Response to E.B. White's "Once More to the Lake"

We’ve all been there before—the flexible realm of being where past and present fuse. This warping of time occurs significantly when revisiting places of memory as E.B. White does in “Once More to the Lake.” He vacillates between being himself (the present adult, father self), being his father, and being his son (or himself as a boy, reliving memories). He experiences the emotions of all three simultaneously. He feels as if nothing has changed since his childhood. The lake is “fade-proof” and the woods “unshatterable” (535). He fishes like he used to, eats where he used to, and notices the seemingly identical dragonflies. But of course things have changed. Forty years has brought him gray hair (perhaps), a son, paved roads, and loud motors. His lake memories become his daily rhythm once again.
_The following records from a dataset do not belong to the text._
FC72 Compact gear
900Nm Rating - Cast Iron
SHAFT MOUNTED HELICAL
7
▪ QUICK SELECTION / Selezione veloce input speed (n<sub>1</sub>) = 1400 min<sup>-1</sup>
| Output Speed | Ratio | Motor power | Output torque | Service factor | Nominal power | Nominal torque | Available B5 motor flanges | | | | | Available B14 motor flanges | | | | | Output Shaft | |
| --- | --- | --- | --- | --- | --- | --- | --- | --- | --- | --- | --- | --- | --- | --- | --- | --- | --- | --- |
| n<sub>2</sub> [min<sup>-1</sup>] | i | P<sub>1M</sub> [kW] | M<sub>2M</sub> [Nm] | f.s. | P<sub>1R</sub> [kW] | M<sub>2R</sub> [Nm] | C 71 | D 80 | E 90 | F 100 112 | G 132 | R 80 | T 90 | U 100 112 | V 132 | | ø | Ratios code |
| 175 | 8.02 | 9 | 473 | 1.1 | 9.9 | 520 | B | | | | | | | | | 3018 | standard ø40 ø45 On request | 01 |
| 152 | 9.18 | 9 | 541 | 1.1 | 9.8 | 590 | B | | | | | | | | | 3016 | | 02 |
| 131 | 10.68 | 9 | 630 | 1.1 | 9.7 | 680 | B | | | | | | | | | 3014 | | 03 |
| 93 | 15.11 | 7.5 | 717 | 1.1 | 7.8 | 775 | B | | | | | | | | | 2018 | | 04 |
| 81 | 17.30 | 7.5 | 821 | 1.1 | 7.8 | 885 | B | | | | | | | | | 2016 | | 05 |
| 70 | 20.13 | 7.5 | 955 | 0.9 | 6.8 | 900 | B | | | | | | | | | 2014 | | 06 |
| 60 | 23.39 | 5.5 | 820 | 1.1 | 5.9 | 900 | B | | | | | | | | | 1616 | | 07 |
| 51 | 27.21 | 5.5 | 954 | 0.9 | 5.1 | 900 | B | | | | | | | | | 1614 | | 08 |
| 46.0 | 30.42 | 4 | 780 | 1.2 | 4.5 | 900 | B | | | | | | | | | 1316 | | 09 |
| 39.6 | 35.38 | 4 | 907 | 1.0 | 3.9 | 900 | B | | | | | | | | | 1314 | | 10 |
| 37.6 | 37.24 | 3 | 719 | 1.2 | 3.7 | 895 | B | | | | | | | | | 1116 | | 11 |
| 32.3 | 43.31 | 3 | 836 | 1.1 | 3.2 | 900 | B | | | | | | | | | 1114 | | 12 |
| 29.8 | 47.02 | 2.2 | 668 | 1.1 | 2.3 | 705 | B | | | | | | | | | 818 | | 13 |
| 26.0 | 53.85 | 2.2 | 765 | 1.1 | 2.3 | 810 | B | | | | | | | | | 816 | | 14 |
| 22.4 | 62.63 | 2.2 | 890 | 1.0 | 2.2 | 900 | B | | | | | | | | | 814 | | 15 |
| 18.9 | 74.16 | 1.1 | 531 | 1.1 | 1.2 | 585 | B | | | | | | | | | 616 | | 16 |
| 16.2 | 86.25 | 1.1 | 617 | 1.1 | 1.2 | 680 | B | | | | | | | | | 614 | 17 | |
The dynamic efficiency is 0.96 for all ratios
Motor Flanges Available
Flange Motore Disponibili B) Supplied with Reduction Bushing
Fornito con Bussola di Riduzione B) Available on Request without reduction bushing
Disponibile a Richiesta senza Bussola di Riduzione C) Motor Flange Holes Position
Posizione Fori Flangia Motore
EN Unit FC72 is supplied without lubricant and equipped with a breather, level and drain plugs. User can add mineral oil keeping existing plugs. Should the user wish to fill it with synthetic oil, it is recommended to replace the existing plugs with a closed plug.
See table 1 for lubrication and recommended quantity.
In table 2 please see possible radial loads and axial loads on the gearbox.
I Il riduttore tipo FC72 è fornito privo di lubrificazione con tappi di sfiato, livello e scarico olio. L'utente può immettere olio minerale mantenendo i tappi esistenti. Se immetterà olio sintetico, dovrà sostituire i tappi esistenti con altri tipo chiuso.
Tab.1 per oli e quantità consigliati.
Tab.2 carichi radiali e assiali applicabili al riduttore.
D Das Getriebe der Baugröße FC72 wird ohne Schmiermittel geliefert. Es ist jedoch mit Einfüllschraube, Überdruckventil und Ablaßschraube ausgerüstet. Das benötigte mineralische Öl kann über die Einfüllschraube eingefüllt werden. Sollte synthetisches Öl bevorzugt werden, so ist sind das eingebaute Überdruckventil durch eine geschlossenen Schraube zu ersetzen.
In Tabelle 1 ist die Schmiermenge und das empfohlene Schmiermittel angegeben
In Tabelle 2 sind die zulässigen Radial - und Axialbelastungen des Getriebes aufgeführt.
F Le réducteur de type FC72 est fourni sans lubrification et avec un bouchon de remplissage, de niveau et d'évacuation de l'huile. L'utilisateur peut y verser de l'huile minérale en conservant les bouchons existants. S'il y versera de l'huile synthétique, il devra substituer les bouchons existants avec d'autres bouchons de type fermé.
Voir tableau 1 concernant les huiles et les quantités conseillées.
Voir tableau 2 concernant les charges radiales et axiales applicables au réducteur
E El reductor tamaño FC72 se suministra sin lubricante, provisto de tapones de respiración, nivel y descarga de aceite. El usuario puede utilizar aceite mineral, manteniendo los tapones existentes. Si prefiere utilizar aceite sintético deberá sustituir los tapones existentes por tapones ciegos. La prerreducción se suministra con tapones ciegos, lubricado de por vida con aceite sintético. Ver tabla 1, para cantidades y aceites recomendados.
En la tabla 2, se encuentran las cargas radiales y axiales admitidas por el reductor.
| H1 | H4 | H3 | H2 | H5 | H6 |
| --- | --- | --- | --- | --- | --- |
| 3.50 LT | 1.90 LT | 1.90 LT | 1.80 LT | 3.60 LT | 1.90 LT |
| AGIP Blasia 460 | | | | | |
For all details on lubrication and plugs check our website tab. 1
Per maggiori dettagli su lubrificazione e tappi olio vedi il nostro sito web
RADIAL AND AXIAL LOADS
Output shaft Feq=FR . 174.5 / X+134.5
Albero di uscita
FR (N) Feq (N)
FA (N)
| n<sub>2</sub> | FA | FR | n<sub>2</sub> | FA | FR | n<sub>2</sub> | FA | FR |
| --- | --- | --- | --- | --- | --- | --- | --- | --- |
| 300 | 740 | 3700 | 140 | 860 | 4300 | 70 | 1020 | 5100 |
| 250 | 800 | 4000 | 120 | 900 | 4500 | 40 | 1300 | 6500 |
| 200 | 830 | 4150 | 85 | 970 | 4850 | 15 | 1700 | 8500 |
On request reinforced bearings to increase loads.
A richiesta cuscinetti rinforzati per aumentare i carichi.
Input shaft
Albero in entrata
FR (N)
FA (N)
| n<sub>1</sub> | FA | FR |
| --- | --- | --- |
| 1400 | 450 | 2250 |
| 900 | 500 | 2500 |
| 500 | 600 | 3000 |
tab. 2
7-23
As I read, I was reminded of an article I read last semester about pastoral literature and its tendency towards extreme nostalgia. While White avoids extreme nostalgia (partly by claiming that nothing has changed), his essay does hint at what the article essentially claimed—that every generation looks backwards, believing that earlier times, such as during childhood, were simpler, better, etc. Isn’t that why the phrase “the good ol’ days” is so widely used? White bemoans the loud motors he now hears vrooming around the lake, yet he admits that his “boy loved our rented outboard, and his great desire was to achieve single-handed mastery over it” (536). His son doesn’t seem to have a problem with the motors. Perhaps in forty years he will, acting just like his father, looking back with fondness on those perfect summer days spent at the lake.

1 comment:

  1. Exactly. A note about the son and issues of motors: what one generation identifies as intrusive change (often related to human presense or to technology), another generation takes for granted.